── Text excerpt

# Admiral multi car



## Mrw (Aug 22, 2012)

I have just got my renewal through from Admiral which has gone up about £75 from last year. What other companys will cover a R35 GTR and a second car on a multi car policy.

Also anyone had any luck getting the price reduced with Admiral ?


----------



## Noel Dazely & Co Insurance (Dec 2, 2013)

Mrw said:


> I have just got my renewal through from Admiral which has gone up about £75 from last year. What other companys will cover a R35 GTR and a second car on a multi car policy.
> 
> Also anyone had any luck getting the price reduced with Admiral ?


Hi there , 

We have excellent deals available for this sort of thing and would love to help .

If you could pm us your contact details or visit our website Noel Dazely Insurance we will be very pleased to help you.


----------



## TomS (Mar 21, 2012)

I found it was cheaper to insure my R35 and the missus' Fiat 500 on separate policies than a multi car one, even when we both used the same insurer (Admiral), weird.

Try Elephant, Admirals sister company, as normally one is vastly lower than the other. Seems to alternate every few months, I'm limited to only a couple of insurers due to living in Manchester, bloody annoying!


----------



## CT17 (Mar 25, 2011)

I have an Admiral multicar policy but am looking forward to ditching it.

I had a non-fault claim (with video evidence) but they have kept the claim open for 12 months in case I am claimed against... with the end result that it made sure I got a nice increase at renewal time and it made finding another insurer tricky.

Even though I was sideswiped by a lorry moving out of his lane on a UK motorway.

────
── Data for review

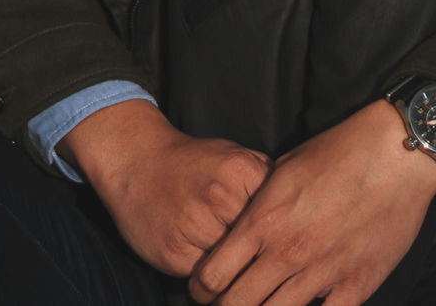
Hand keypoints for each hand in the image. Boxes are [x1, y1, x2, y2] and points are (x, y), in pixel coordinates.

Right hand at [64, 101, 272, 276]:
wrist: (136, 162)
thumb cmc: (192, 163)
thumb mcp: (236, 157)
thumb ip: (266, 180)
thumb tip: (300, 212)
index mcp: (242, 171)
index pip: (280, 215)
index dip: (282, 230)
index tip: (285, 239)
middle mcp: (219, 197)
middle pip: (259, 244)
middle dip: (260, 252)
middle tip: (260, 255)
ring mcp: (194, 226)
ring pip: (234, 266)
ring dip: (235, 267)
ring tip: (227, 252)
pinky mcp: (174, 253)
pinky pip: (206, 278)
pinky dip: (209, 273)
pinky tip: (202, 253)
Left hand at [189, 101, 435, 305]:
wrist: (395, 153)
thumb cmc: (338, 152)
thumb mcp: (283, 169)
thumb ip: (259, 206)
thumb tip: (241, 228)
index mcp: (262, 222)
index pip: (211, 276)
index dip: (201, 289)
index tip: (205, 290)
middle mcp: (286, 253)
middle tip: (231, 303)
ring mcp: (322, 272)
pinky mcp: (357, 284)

────
── Data for review

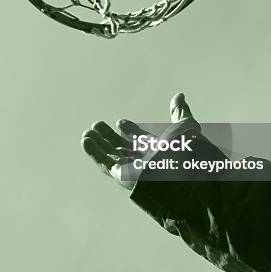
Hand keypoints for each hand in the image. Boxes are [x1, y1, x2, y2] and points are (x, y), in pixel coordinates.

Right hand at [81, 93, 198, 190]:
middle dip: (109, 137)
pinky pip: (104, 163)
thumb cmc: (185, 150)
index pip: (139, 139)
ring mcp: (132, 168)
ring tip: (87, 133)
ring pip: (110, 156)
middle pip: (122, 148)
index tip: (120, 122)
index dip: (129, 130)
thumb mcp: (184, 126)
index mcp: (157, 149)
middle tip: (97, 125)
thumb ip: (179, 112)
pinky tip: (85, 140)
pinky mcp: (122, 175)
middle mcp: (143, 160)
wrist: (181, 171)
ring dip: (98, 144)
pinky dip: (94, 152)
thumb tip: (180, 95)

────
── Data for review

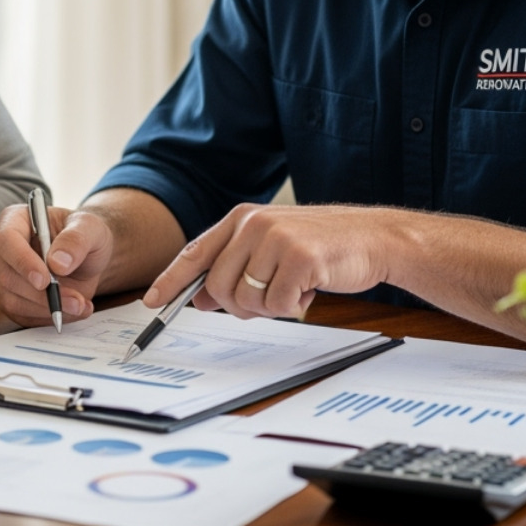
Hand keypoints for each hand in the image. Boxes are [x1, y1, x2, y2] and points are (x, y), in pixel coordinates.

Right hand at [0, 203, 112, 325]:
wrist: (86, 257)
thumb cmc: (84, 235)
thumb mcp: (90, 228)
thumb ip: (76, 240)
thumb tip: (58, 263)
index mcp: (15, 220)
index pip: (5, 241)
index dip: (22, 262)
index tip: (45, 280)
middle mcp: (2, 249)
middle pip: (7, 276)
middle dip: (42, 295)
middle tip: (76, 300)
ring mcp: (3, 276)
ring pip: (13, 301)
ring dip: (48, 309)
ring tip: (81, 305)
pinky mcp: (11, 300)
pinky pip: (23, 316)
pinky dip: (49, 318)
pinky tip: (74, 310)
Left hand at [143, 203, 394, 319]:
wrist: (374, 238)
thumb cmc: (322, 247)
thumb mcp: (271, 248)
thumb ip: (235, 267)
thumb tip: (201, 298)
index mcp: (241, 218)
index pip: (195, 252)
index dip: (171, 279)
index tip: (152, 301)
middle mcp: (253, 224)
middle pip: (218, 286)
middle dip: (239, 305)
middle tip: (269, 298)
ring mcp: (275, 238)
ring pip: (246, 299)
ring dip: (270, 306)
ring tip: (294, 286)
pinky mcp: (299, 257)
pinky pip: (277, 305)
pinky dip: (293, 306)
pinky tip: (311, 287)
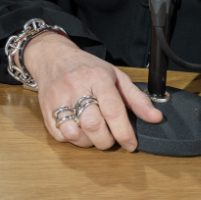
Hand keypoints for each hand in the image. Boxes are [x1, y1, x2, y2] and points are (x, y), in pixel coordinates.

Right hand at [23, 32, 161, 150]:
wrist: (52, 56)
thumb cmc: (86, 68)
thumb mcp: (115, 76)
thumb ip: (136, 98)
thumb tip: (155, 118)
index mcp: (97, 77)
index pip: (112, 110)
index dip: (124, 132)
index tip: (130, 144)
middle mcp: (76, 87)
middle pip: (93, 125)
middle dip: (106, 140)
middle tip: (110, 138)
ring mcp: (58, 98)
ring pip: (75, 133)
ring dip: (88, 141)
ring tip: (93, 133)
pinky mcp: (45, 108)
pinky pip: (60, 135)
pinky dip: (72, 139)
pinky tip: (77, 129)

────

**Work required:** Quote the Admiral multi car thread between "I found it was" and "Manchester, bloody annoying!", inclusive. Work from the Admiral multi car thread alone, not the entries.

**Answer:**
I found it was cheaper to insure my R35 and the missus' Fiat 500 on separate policies than a multi car one, even when we both used the same insurer (Admiral), weird.

Try Elephant, Admirals sister company, as normally one is vastly lower than the other. Seems to alternate every few months, I'm limited to only a couple of insurers due to living in Manchester, bloody annoying!